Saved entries

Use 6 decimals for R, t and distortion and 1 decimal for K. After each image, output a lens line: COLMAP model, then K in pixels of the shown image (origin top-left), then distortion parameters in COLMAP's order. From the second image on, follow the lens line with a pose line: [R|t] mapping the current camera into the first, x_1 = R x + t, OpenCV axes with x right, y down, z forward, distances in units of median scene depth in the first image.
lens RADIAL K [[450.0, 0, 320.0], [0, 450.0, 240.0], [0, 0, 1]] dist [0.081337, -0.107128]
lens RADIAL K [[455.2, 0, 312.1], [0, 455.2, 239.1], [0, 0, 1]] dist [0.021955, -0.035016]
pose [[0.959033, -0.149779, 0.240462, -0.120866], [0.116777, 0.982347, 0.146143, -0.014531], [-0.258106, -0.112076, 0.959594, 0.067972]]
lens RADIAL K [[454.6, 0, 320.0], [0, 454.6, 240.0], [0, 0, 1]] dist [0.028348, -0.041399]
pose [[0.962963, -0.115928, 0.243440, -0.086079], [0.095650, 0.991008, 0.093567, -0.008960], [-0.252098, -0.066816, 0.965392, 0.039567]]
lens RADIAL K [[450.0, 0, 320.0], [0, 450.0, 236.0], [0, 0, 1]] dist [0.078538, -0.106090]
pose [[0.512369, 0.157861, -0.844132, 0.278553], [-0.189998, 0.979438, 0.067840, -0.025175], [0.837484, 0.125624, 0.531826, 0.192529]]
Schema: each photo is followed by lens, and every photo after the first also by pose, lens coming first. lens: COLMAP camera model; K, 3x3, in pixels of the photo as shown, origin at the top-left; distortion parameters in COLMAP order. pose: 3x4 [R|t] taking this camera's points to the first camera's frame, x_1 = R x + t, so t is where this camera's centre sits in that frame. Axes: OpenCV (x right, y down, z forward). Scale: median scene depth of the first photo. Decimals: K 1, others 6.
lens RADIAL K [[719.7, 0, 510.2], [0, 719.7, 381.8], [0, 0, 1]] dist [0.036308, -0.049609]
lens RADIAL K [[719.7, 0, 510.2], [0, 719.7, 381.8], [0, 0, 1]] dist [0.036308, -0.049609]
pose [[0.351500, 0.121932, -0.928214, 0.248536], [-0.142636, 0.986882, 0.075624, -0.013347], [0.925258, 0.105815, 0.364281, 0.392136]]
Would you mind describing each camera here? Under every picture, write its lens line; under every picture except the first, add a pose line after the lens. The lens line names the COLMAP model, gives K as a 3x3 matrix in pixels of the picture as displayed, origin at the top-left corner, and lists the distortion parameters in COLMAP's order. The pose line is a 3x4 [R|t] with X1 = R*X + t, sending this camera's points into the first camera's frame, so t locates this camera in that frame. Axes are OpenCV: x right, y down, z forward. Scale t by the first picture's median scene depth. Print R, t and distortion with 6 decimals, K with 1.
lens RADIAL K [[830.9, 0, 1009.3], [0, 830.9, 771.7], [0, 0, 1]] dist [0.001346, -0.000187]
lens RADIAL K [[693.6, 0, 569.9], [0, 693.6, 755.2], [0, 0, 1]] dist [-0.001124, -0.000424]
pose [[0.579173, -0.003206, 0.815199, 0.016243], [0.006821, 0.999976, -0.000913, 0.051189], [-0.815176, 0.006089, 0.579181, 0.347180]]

### Work required:
All entries shown above should be duplicated without a single difference.

### Your response:
Use 6 decimals for R, t and distortion and 1 decimal for K. After each image, output a lens line: COLMAP model, then K in pixels of the shown image (origin top-left), then distortion parameters in COLMAP's order. From the second image on, follow the lens line with a pose line: [R|t] mapping the current camera into the first, x_1 = R x + t, OpenCV axes with x right, y down, z forward, distances in units of median scene depth in the first image.
lens RADIAL K [[450.0, 0, 320.0], [0, 450.0, 240.0], [0, 0, 1]] dist [0.081337, -0.107128]
lens RADIAL K [[455.2, 0, 312.1], [0, 455.2, 239.1], [0, 0, 1]] dist [0.021955, -0.035016]
pose [[0.959033, -0.149779, 0.240462, -0.120866], [0.116777, 0.982347, 0.146143, -0.014531], [-0.258106, -0.112076, 0.959594, 0.067972]]
lens RADIAL K [[454.6, 0, 320.0], [0, 454.6, 240.0], [0, 0, 1]] dist [0.028348, -0.041399]
pose [[0.962963, -0.115928, 0.243440, -0.086079], [0.095650, 0.991008, 0.093567, -0.008960], [-0.252098, -0.066816, 0.965392, 0.039567]]
lens RADIAL K [[450.0, 0, 320.0], [0, 450.0, 236.0], [0, 0, 1]] dist [0.078538, -0.106090]
pose [[0.512369, 0.157861, -0.844132, 0.278553], [-0.189998, 0.979438, 0.067840, -0.025175], [0.837484, 0.125624, 0.531826, 0.192529]]
Schema: each photo is followed by lens, and every photo after the first also by pose, lens coming first. lens: COLMAP camera model; K, 3x3, in pixels of the photo as shown, origin at the top-left; distortion parameters in COLMAP order. pose: 3x4 [R|t] taking this camera's points to the first camera's frame, x_1 = R x + t, so t is where this camera's centre sits in that frame. Axes: OpenCV (x right, y down, z forward). Scale: median scene depth of the first photo. Decimals: K 1, others 6.
lens RADIAL K [[719.7, 0, 510.2], [0, 719.7, 381.8], [0, 0, 1]] dist [0.036308, -0.049609]
lens RADIAL K [[719.7, 0, 510.2], [0, 719.7, 381.8], [0, 0, 1]] dist [0.036308, -0.049609]
pose [[0.351500, 0.121932, -0.928214, 0.248536], [-0.142636, 0.986882, 0.075624, -0.013347], [0.925258, 0.105815, 0.364281, 0.392136]]
Would you mind describing each camera here? Under every picture, write its lens line; under every picture except the first, add a pose line after the lens. The lens line names the COLMAP model, gives K as a 3x3 matrix in pixels of the picture as displayed, origin at the top-left corner, and lists the distortion parameters in COLMAP's order. The pose line is a 3x4 [R|t] with X1 = R*X + t, sending this camera's points into the first camera's frame, so t locates this camera in that frame. Axes are OpenCV: x right, y down, z forward. Scale t by the first picture's median scene depth. Print R, t and distortion with 6 decimals, K with 1.
lens RADIAL K [[830.9, 0, 1009.3], [0, 830.9, 771.7], [0, 0, 1]] dist [0.001346, -0.000187]
lens RADIAL K [[693.6, 0, 569.9], [0, 693.6, 755.2], [0, 0, 1]] dist [-0.001124, -0.000424]
pose [[0.579173, -0.003206, 0.815199, 0.016243], [0.006821, 0.999976, -0.000913, 0.051189], [-0.815176, 0.006089, 0.579181, 0.347180]]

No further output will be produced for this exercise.